Königreich Benin (ca. 11. Jahrhundert bis 1897 n. Chr.)
Bekannt für: Seine außerordentliche Kunst, insbesondere die Benin-Bronzen (eigentlich aus Messing gegossen). Diese detailreichen Plaketten und Skulpturen gehören zum künstlerisch Wertvollsten, was je auf dem afrikanischen Kontinent geschaffen wurde. Die Hauptstadt Edo (heute Benin City) war von gewaltigen Mauern umgeben.
Oyo-Reich (ca. 14. bis 19. Jahrhundert n. Chr.)
Bekannt für: Seine militärische Stärke, besonders seine Kavallerie. Es war eine bedeutende Macht der Yoruba und kontrollierte weite Teile des heutigen Südwest-Nigerias.
Ostafrika und das Horn von Afrika
Königreich Aksum (ca. 1. bis 7. Jahrhundert n. Chr.)
Bekannt für: Seine monumentalen Stelen (Obelisken), die als Grabmale dienten. Aksum kontrollierte den Handel zwischen dem Römischen Reich und dem alten Indien, prägte eigene Münzen und war eines der ersten großen Reiche, das das Christentum annahm. Es liegt im heutigen Äthiopien und Eritrea.
Königreich Äthiopien (Nachfolger von Aksum, bis ins 20. Jahrhundert)
Bekannt für: Seine lange, ununterbrochene dynastische Geschichte und seine einzigartige christliche Kultur. Die Felsenkirchen von Lalibela, die im 12. Jahrhundert aus dem Fels gemeißelt wurden, sind ein architektonisches Weltwunder.
Swahili-Kultur (ab ca. 8. Jahrhundert n. Chr.)
Bekannt für: Ihre Handelsstädte entlang der Küste Ostafrikas (z.B. Kilwa, Sansibar, Mombasa). Diese Städte waren blühende Zentren des Handels zwischen dem afrikanischen Binnenland, Arabien, Persien, Indien und China. Sie entwickelten ihre eigene Sprache (Kiswahili) und eine einzigartige afro-arabische Kultur.
Zentral- und Südliches Afrika
Königreich Kongo (ca. 14. bis 19. Jahrhundert n.
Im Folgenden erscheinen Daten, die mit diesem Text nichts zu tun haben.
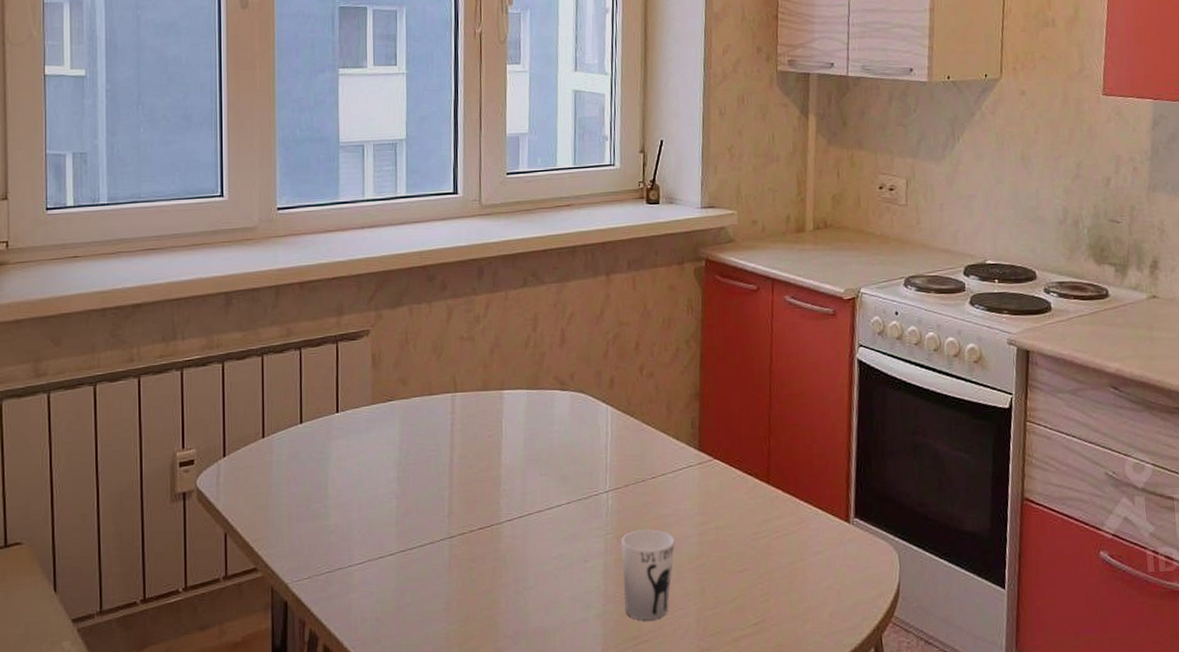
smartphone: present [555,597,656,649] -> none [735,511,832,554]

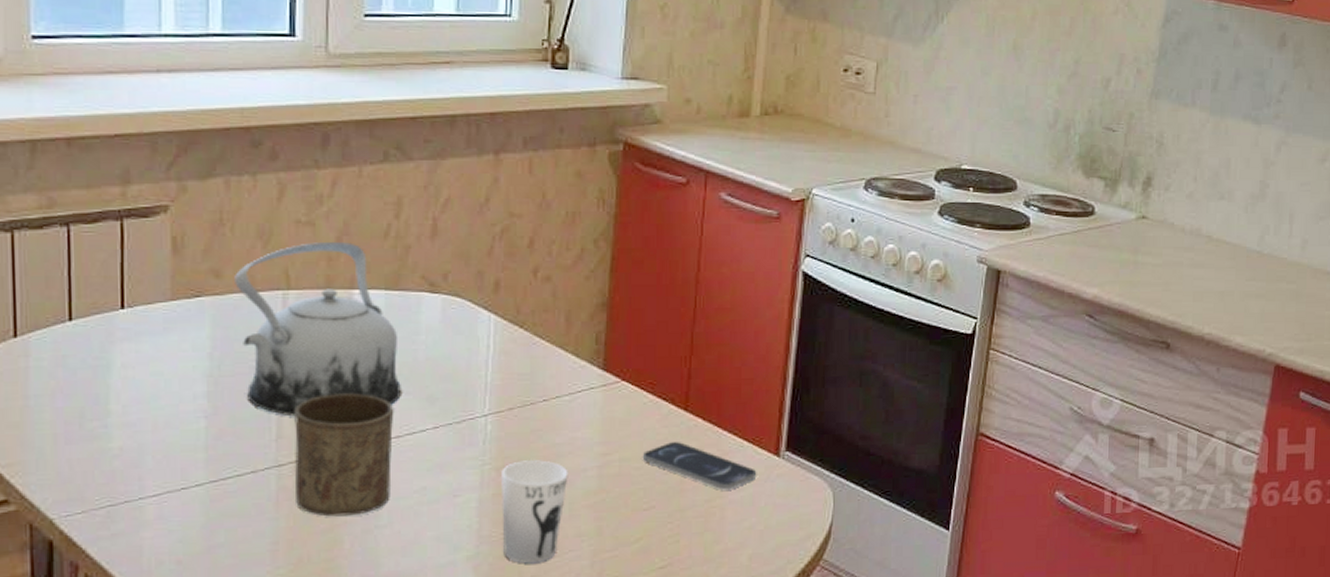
teapot: none [416,352,542,496] -> present [234,242,402,417]
cup: none [461,475,537,580] -> present [294,393,394,517]
smartphone: none [735,511,832,554] -> present [643,442,757,490]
Chr.)
Bekannt für: Seine komplexe staatliche Organisation mit einer Hauptstadt (M'banza-Kongo), einem ausgedehnten Steuersystem und einer zentralisierten Autorität unter einem König (Manikongo). Es hatte früh Kontakt mit den Portugiesen.
Groß-Simbabwe (ca. 11. bis 15. Jahrhundert n. Chr.)
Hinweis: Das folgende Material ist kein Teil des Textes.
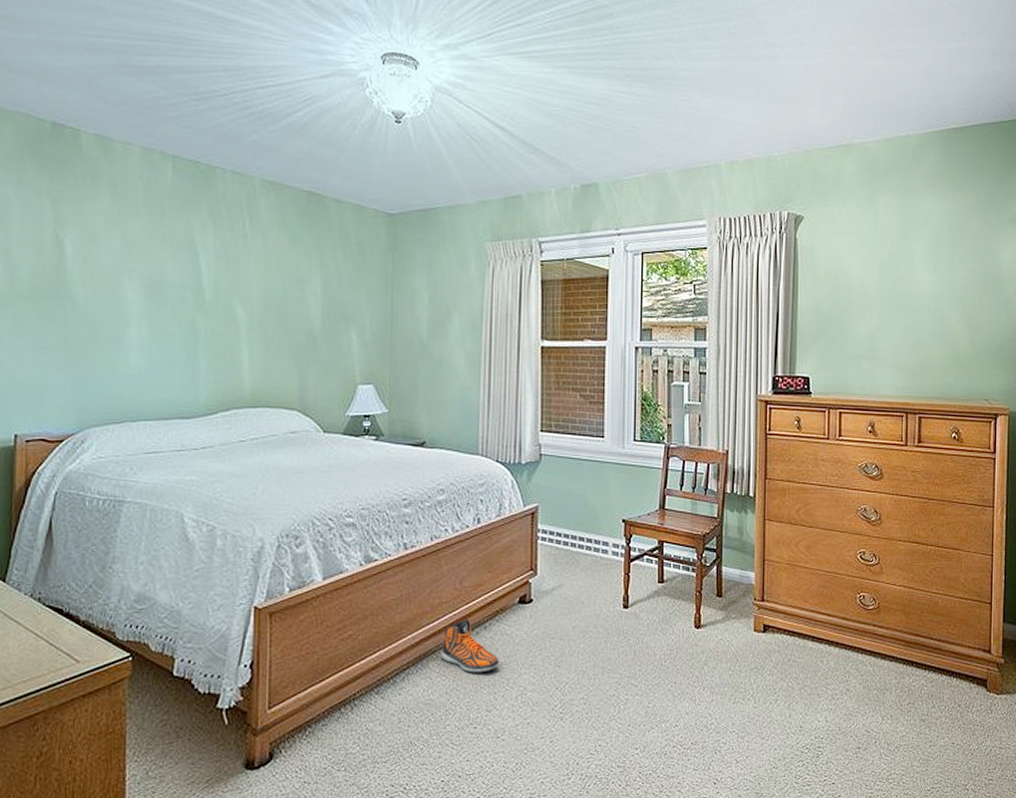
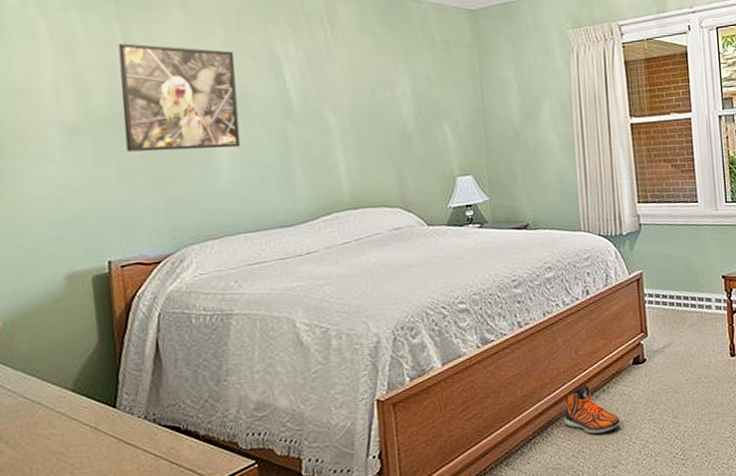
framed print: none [44,220,155,333] -> present [118,43,241,152]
Bekannt für: Seine gewaltigen Steinmonumente, darunter der berühmte elliptische Tempel. Es war das Zentrum eines großen Handelsreiches, das Gold, Elfenbein und Kupfer exportierte. Der Name "Zimbabwe" bedeutet "Steinhäuser" in der Shona-Sprache.
Königreich der Mutapa (Nachfolger von Groß-Simbabwe, 15. bis 18. Jahrhundert n. Chr.)
Bekannt für: Seine Kontrolle über die Goldminen und Handelsrouten, die bereits von Groß-Simbabwe etabliert wurden.
Weitere wichtige Aspekte:
Wissenschaft und Bildung: Die Universität von Timbuktu (Sankore) mit ihren Tausenden von Manuskripten in Astronomie, Medizin, Recht und Philosophie ist ein herausragendes Beispiel.
Architektur: Die sudano-sahelische Architektur (z.B. die Große Moschee von Djenné) ist einzigartig und beeindruckend.
Kunst: Die künstlerischen Leistungen, von den Benin-Bronzen über die Terrakotta-Figuren der Nok-Kultur bis zur Musik und Textilkunst, sind von unschätzbarem Wert.
Zusammenfassend lässt sich sagen:
Die Geschichte Afrikas südlich der Sahara ist reich an vielfältigen und einflussreichen Hochkulturen. Deren Errungenschaften wurden lange Zeit heruntergespielt oder ignoriert, um koloniale Eroberungen zu rechtfertigen. Die moderne Archäologie und Geschichtswissenschaft bringt diese faszinierenden Zivilisationen immer mehr ans Licht und revidiert das veraltete Bild eines "geschichtslosen" Kontinents.